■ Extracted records
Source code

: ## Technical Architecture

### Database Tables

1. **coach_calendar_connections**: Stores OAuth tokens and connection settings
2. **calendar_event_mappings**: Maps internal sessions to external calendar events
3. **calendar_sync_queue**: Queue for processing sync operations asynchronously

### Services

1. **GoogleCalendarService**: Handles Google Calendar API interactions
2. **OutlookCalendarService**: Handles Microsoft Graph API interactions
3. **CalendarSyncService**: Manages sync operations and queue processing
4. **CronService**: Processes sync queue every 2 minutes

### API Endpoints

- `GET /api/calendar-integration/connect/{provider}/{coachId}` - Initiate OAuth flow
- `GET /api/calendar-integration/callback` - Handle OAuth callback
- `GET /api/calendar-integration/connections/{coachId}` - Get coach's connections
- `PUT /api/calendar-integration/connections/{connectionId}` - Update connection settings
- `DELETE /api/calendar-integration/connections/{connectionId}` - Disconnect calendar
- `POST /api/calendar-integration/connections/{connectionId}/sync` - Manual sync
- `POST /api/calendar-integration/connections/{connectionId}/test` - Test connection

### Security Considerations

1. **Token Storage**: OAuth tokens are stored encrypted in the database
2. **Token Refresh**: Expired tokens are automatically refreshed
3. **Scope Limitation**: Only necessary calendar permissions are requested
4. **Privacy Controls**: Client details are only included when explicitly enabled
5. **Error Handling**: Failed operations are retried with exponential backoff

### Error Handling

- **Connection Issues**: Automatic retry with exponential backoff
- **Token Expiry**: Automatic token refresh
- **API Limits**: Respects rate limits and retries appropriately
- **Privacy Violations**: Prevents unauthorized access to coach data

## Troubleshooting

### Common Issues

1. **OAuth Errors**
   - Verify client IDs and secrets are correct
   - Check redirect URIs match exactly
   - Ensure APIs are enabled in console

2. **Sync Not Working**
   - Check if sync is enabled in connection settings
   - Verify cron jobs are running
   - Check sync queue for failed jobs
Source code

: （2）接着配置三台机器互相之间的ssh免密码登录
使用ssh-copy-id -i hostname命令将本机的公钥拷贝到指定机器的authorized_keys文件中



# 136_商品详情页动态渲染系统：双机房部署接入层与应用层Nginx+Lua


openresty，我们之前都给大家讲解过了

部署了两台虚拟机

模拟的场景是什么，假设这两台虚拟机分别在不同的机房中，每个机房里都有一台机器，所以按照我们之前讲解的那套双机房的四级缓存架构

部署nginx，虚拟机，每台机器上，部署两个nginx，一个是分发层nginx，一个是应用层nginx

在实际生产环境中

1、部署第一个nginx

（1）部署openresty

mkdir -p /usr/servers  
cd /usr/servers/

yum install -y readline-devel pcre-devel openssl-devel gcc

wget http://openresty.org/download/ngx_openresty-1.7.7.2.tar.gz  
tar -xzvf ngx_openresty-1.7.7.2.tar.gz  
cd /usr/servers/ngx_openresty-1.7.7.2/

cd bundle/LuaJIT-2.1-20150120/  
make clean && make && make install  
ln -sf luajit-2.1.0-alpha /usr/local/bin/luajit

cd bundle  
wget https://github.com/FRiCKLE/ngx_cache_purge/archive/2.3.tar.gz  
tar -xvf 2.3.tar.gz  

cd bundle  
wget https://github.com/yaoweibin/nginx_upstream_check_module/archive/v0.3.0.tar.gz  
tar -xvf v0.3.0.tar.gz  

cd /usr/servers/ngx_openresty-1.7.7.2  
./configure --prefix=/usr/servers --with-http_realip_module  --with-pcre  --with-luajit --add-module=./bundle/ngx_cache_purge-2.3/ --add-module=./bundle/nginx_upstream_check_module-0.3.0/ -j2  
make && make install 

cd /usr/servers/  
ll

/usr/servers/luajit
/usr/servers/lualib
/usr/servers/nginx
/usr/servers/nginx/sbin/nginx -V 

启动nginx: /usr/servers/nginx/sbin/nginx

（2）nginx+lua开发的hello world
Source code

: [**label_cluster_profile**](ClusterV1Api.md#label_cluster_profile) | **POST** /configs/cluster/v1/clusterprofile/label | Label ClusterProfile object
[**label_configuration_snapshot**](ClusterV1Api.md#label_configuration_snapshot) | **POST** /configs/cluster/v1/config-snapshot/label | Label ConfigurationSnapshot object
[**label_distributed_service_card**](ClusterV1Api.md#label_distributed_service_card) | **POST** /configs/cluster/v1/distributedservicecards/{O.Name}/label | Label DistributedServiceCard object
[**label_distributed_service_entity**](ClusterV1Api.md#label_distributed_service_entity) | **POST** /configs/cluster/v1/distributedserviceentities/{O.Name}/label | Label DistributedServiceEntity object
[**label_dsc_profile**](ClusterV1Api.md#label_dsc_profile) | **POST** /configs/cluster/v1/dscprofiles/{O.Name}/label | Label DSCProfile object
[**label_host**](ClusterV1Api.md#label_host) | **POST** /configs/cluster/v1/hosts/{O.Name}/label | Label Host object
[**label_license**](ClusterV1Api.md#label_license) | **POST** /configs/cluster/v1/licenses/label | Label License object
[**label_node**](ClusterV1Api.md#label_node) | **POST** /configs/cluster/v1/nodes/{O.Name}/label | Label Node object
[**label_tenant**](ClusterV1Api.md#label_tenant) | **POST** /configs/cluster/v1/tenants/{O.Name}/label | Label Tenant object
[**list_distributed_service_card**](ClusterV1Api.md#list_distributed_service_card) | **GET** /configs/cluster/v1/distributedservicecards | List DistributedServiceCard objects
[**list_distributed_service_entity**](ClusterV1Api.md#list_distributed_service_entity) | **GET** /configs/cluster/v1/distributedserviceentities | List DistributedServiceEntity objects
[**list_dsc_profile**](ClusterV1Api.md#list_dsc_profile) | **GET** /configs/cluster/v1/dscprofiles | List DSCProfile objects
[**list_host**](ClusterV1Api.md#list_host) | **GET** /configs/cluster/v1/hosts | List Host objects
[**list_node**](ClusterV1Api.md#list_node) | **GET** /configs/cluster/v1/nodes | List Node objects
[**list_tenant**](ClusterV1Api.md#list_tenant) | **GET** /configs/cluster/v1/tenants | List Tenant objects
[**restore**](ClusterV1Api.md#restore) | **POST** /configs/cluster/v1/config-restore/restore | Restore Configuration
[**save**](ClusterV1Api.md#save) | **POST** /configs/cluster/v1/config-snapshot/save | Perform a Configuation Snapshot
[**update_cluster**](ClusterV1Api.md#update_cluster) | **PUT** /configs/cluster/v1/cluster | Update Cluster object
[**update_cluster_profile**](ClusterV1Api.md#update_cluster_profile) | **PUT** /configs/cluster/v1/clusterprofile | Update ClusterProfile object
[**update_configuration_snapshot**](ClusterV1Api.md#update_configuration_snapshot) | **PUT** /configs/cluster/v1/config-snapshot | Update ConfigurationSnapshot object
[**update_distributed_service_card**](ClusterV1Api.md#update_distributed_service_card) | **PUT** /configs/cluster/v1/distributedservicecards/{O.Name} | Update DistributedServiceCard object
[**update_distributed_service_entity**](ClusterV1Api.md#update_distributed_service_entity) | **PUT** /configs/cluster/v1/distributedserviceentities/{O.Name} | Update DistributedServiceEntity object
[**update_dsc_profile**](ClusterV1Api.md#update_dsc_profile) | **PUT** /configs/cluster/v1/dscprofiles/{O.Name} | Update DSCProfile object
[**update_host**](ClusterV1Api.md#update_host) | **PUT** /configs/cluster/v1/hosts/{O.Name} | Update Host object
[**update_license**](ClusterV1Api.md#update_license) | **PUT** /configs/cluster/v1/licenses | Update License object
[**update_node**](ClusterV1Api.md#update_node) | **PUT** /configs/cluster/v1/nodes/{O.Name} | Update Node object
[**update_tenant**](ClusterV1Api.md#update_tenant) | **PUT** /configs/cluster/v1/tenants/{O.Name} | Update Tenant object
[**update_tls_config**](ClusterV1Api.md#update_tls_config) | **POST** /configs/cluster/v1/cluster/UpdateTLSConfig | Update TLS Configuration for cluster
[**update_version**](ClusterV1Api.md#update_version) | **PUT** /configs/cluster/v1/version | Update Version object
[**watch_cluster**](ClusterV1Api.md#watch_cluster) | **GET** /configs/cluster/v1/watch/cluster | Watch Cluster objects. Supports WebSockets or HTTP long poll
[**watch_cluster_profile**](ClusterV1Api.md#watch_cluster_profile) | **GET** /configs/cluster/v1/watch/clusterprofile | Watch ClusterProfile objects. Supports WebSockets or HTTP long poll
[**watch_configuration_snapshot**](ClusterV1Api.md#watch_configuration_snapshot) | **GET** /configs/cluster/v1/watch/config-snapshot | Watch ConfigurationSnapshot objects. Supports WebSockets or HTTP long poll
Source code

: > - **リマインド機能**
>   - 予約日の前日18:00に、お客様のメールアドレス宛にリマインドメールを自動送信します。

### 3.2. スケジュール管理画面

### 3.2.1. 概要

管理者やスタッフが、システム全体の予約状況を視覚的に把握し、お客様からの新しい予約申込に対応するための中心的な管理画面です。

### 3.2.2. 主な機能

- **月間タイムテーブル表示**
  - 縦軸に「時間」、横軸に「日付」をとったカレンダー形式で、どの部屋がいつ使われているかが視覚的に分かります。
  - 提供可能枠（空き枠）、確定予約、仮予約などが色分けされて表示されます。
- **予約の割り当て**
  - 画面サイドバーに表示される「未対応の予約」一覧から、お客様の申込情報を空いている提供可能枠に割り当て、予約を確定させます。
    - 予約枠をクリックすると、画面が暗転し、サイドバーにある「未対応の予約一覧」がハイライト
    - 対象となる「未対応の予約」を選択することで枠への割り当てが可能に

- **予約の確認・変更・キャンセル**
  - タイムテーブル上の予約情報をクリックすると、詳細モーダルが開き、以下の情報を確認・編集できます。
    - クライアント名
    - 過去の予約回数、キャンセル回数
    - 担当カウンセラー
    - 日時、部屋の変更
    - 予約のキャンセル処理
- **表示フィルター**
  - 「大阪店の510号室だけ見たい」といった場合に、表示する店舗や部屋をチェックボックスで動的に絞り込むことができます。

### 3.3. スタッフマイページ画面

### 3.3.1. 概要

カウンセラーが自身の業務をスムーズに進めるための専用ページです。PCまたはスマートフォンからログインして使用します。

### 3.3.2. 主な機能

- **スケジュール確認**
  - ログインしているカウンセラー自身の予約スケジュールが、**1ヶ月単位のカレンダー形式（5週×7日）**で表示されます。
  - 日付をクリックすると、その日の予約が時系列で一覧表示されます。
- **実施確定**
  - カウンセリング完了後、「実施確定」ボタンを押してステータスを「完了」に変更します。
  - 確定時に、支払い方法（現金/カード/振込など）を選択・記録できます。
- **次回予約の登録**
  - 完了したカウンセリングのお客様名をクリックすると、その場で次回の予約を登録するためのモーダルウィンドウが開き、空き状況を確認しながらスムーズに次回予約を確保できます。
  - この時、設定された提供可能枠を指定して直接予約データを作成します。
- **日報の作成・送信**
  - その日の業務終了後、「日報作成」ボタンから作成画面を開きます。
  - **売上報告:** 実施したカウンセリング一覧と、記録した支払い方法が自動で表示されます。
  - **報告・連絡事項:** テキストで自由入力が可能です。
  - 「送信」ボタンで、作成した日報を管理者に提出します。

■ THE TASK
Reproduce exactly the section above that begins at the line containing "List DSCProfile objects" and ends at the line containing "[**list_tenant**](ClusterV1Api.md#list_tenant) | **GET**", leaving out all other lines.

■ TASK ANSWER
[**list_dsc_profile**](ClusterV1Api.md#list_dsc_profile) | **GET** /configs/cluster/v1/dscprofiles | List DSCProfile objects
[**list_host**](ClusterV1Api.md#list_host) | **GET** /configs/cluster/v1/hosts | List Host objects
[**list_node**](ClusterV1Api.md#list_node) | **GET** /configs/cluster/v1/nodes | List Node objects
[**list_tenant**](ClusterV1Api.md#list_tenant) | **GET** /configs/cluster/v1/tenants | List Tenant objects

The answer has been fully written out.